TEXTO DE LECTURA -
La figura de autoridad puede tener dos vertientes en la
relación que establecemos con ella. Por una parte, nos puede generar una relación
de sumisión, lo cual alivia la ansiedad de nuestro no-saber, ya que delegamos nuestro
no-saber en el saber de tal figura. Por otra parte, nos provoca cierto dolor al
ser consciente de nuestro no-saber, incluso nos sentimos disminuidos ante la
figura de autoridad.
La obediencia irreflexiva a la figura de autoridad puede
provocar un impacto inadecuado en nuestra capacidad intelectiva y emocional, sea
a la hora de tomar decisiones y rendir al máximo. En algunos casos, puede tener
consecuencias paralizantes y destructivas.
Por otra parte, podemos pensar que cuanto más expandimos
nuestro conocimiento más sabemos y menos ignoramos. Sin embargo, seguimos
atrapados en la paradoja del saber, donde asumimos que el conjunto total de conocimientos
es un valor fijo por sí mismo. Frente a ese valor fijo que consideramos es el
conocimiento, se nos presenta el mundo que es volátil, incierto, complejo y
ambiguo. Lo cual debe ponernos alerta, para ver el peligro de solo confiar en
lo que ya sabemos. El reto consiste en asumir la duda socrática ante ese mundo.
Cuanto más complejo es el contexto en el cual nos
desenvolvemos nos resulta más difícil saber dónde vamos a terminar y cuál será
el resultado. Pues hay demasiadas variables, demasiadas incertidumbres y
ambigüedades, demasiados acontecimientos que no podemos predecir, es decir, que
lo que sabemos no es suficiente.
En el caso de la planificación y la estrategia percibimos éstas
como algo esencial, como la solución razonable a la incertidumbre. No obstante,
con ellas perpetuamos la ilusión del saber, del poder encontrar una forma de
hacer las cosas que nos lleve con toda seguridad a nuestro destino final.
Buscamos la certidumbre.
En un mundo sin figura de autoridad hay hechos conocidos que
conocemos; hay cosas que sabemos que sabemos. Sin embargo, también sabemos que
hay hechos desconocidos conocidos; es decir, sabemos que hay algunas cosas que
no sabemos. Pero hay también hechos desconocidos que desconocemos, aquellos que
no sabemos que no sabemos. Donde el no-saber es mayoría.

CONJUNTO DE ENTRADAS -
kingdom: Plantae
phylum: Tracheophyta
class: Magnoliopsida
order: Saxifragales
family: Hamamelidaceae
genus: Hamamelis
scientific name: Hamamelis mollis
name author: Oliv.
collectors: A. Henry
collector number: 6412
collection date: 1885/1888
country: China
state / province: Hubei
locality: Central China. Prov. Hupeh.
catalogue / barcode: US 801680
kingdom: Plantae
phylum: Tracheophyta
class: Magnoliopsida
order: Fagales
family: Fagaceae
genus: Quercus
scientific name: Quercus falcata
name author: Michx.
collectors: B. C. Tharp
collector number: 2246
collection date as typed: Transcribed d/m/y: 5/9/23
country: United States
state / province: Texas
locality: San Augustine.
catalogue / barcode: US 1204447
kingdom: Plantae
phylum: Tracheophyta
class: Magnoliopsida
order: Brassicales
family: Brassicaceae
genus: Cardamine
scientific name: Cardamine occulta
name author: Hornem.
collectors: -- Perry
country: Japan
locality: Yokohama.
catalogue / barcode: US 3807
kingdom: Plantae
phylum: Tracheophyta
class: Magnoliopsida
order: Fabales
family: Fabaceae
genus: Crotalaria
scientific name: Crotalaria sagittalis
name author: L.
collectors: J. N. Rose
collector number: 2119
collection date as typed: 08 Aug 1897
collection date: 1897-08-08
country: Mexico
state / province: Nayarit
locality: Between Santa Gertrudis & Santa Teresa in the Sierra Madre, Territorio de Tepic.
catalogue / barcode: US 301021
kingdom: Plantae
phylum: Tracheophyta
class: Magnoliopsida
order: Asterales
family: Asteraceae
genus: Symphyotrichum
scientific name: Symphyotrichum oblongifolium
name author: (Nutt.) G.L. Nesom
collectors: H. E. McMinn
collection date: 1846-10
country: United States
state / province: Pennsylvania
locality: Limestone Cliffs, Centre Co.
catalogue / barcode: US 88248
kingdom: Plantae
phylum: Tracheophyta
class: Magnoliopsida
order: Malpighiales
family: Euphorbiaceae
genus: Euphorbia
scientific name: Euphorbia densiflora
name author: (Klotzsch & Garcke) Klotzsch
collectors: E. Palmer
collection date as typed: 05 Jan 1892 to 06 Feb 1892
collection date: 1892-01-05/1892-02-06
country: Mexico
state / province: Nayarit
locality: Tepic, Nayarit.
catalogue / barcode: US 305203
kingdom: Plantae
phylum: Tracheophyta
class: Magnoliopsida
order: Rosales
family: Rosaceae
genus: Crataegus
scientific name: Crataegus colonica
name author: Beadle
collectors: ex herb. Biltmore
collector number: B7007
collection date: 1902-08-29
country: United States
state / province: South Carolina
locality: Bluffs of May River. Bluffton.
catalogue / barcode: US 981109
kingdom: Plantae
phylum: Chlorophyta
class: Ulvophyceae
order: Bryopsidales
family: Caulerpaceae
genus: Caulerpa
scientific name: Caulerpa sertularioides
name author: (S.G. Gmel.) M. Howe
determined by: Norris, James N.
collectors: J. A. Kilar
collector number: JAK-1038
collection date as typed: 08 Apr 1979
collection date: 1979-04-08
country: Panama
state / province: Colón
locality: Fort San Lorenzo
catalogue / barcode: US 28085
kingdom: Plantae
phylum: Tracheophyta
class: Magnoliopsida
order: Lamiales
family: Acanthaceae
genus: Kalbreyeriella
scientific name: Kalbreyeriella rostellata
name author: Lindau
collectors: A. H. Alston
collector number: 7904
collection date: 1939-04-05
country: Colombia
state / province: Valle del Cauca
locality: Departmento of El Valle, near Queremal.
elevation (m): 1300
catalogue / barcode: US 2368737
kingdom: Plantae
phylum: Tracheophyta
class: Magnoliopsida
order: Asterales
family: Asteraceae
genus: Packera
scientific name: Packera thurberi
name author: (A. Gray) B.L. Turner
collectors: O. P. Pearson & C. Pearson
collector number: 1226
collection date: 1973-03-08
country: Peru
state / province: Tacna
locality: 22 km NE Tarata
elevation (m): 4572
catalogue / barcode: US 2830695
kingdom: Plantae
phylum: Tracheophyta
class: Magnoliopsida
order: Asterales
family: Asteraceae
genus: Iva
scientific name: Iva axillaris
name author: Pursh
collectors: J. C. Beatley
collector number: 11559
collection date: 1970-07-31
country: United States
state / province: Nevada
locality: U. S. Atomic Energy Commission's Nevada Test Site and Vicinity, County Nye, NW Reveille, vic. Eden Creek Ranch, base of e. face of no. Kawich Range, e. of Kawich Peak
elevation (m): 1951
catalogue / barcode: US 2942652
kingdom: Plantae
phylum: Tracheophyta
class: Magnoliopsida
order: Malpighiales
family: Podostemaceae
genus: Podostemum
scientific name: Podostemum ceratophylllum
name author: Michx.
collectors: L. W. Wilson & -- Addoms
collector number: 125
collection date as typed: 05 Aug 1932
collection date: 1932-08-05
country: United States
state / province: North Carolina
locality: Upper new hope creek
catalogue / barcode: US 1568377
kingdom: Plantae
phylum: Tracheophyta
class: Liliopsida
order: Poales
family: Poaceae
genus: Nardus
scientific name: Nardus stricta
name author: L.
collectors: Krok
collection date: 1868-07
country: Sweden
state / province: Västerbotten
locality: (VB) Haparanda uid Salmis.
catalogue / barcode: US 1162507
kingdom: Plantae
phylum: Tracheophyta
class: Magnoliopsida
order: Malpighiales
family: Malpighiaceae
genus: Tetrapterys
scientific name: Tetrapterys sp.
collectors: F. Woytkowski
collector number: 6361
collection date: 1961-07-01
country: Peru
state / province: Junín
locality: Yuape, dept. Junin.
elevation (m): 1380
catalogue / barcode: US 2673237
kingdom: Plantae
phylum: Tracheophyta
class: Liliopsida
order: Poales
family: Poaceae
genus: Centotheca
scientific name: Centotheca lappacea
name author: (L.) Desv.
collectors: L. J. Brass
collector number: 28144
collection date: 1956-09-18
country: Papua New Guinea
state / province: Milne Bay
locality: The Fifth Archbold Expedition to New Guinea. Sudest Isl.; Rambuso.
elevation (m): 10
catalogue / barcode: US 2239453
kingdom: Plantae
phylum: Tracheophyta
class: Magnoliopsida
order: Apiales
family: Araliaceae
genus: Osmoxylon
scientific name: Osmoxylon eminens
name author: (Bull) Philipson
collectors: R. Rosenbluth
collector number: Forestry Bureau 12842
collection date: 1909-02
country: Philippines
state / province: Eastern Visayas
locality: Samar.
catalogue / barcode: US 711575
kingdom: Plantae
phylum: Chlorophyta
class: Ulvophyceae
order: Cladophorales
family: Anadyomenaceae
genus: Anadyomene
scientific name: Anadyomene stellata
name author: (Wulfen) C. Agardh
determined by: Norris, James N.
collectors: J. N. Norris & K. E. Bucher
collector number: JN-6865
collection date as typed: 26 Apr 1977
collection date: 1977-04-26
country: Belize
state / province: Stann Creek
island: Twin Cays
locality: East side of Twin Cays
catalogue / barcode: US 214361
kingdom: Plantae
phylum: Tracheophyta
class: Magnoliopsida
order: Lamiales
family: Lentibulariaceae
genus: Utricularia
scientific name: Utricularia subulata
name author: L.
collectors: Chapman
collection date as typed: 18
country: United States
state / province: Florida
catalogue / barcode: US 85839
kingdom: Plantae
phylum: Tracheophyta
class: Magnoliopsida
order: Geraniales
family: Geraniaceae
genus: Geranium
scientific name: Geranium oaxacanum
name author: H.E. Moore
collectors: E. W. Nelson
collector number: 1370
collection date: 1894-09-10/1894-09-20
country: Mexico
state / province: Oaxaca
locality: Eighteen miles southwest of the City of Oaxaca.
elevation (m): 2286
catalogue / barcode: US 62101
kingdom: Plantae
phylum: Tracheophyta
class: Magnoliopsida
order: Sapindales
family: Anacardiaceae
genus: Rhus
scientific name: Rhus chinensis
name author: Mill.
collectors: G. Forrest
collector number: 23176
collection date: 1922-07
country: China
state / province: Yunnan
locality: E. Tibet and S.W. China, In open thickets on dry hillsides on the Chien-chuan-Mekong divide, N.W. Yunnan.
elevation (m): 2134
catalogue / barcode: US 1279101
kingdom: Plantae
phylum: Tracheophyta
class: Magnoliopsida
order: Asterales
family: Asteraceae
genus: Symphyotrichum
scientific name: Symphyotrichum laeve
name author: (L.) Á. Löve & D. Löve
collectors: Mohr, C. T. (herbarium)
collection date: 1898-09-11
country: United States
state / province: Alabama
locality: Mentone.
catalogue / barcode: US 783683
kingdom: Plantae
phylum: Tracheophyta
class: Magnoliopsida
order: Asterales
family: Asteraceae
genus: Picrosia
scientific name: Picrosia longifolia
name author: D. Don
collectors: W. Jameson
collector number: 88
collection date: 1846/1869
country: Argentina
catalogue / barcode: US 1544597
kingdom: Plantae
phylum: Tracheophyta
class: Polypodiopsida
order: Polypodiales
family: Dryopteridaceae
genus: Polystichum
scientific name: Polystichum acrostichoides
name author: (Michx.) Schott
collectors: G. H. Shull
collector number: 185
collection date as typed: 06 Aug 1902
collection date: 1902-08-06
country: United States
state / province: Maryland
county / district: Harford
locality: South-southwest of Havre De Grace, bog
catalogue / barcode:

PREGUNTAS -
• a. En el texto sobre la autoridad y el no-saber, ¿cómo es el mundo que se nos presenta frente al valor fijo que le damos al conocimiento?
• b. Sigue escribiendo el texto sobre la autoridad y el no-saber a partir de su última frase.

RESPUESTAS ESCRITAS -
• a. Volátil, incierto, complejo y ambiguo.

• b.
Debemos de estar consciente que nuestro mundo no está hecho
de piezas estáticas, sino de interacciones dinámicas. Todo lo que nos rodea está
en constante movimiento. El conjunto es mucho más que la suma de sus partes.
Por lo general, se nos da bien enfrentarnos a lo que
sabemos, esto es, a los hechos conocidos que conocemos. Este planteamiento resulta
inadecuado en contextos complejos. Donde lo que se caracteriza es lo
inesperado, lo incongruente y lo inexplicable. En estos contextos es difícil
definir cuál es el problema o la pregunta, mucho más la respuesta.
El aferrarnos a la certidumbre se da porque estamos habituados
a pensar en la forma del saber e ignorar el no-saber. Por ello tendemos a
buscar un remedio universal, una respuesta fácil que solucione el problema de
una vez. Buscamos lo instrumental y no lo deliberativo.
Ante los contextos de lo inesperado, por ejemplo «Alicia en
el país de las maravillas», se generan nuestros miedos y ansiedades provocadas
por las incertidumbres. Cuando estamos en esta situación, volvemos a la certidumbre
de hacer las cosas como la sabemos hacer, pues estamos condicionados a realizar
nuestros hábitos; el emigrante repite los modos que hacía en su tierra natal.
Con la repetición de nuestros hábitos buscamos las
soluciones rápidas, que son soluciones temporales. Pues evitamos o no podemos
abordar las cuestiones más profundas. De este modo, perpetuamos el problema o
lo agravamos. Debemos tener la disposición socrática no-saber, porque en los contextos
complejos los resultados de nuestro pensar-hacer son impredecibles, y las
consecuencias no las podemos entender por adelantado.